Exercise details
List each line of the data that holds the word "South".

Page images and extracted text:
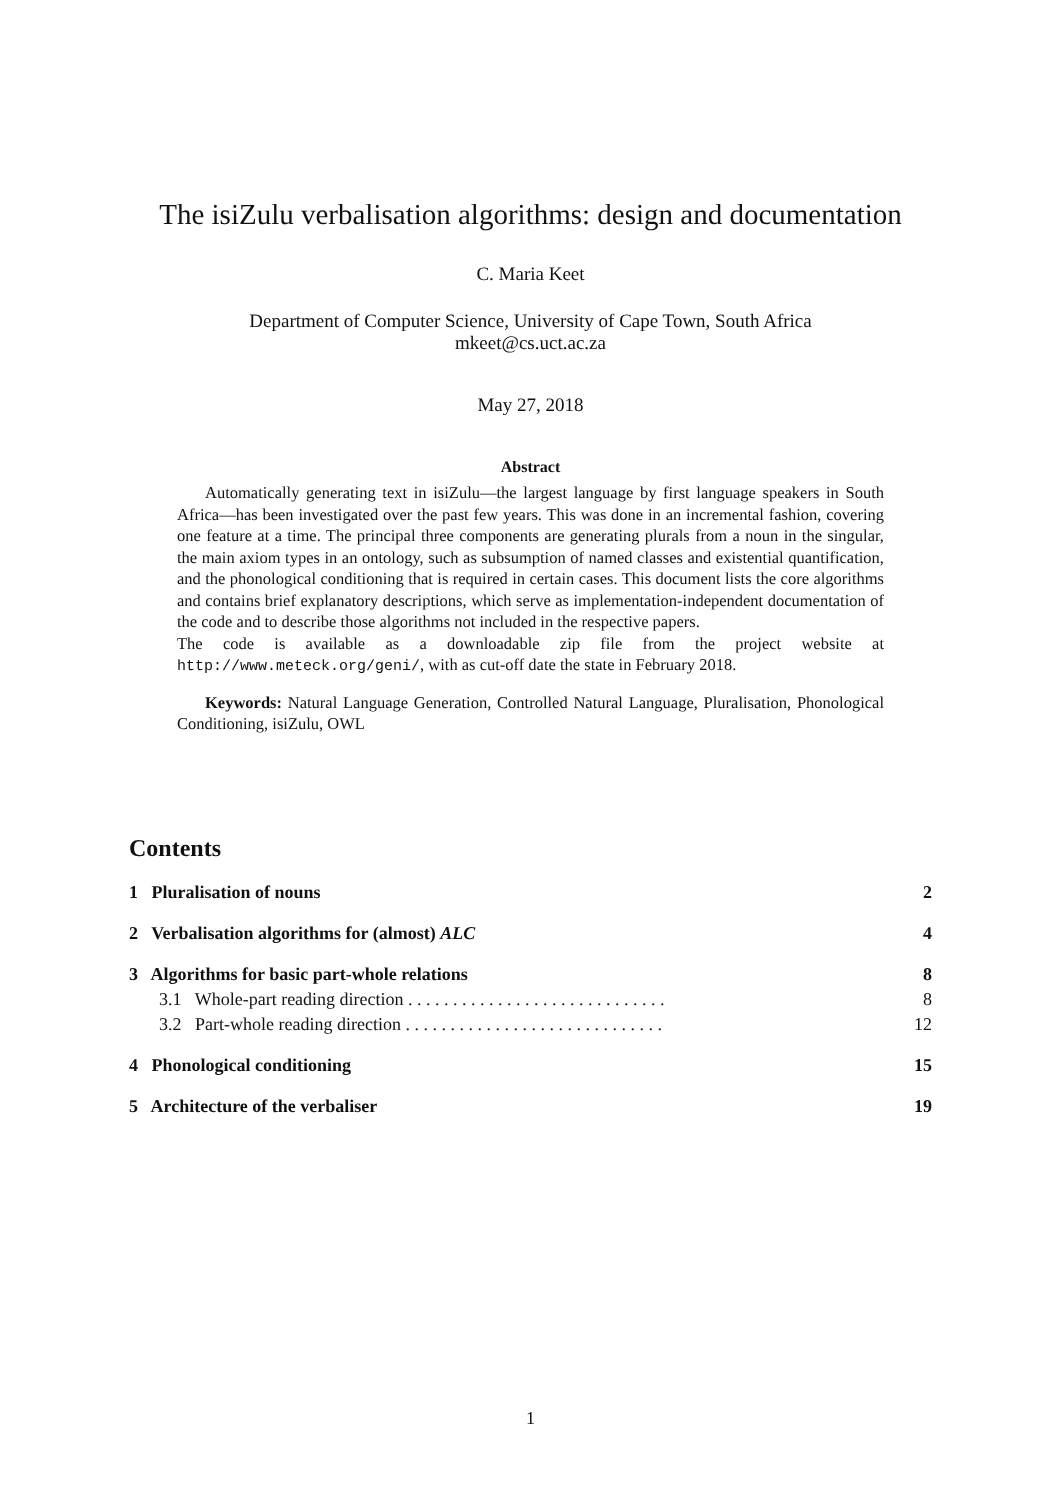The isiZulu verbalisation algorithms: design and documentation
C. Maria Keet
Department of Computer Science, University of Cape Town, South Africa
mkeet@cs.uct.ac.za
May 27, 2018
Abstract
Automatically generating text in isiZulu—the largest language by first language speakers in South Africa—has been investigated over the past few years. This was done in an incremental fashion, covering one feature at a time. The principal three components are generating plurals from a noun in the singular, the main axiom types in an ontology, such as subsumption of named classes and existential quantification, and the phonological conditioning that is required in certain cases. This document lists the core algorithms and contains brief explanatory descriptions, which serve as implementation-independent documentation of the code and to describe those algorithms not included in the respective papers.
The code is available as a downloadable zip file from the project website at http://www.meteck.org/geni/, with as cut-off date the state in February 2018.
Keywords: Natural Language Generation, Controlled Natural Language, Pluralisation, Phonological Conditioning, isiZulu, OWL
Contents
1 Pluralisation of nouns 2
2 Verbalisation algorithms for (almost) ALC 4
3 Algorithms for basic part-whole relations 8
3.1 Whole-part reading direction . . . . . . . . . . . . . . . . . . . . . . . . . . . . . 8
3.2 Part-whole reading direction . . . . . . . . . . . . . . . . . . . . . . . . . . . . . 12
4 Phonological conditioning 15
5 Architecture of the verbaliser 19
1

Exercise answer
Department of Computer Science, University of Cape Town, South Africa
Automatically generating text in isiZulu—the largest language by first language speakers in South Africa—has been investigated over the past few years. This was done in an incremental fashion, covering one feature at a time. The principal three components are generating plurals from a noun in the singular, the main axiom types in an ontology, such as subsumption of named classes and existential quantification, and the phonological conditioning that is required in certain cases. This document lists the core algorithms and contains brief explanatory descriptions, which serve as implementation-independent documentation of the code and to describe those algorithms not included in the respective papers.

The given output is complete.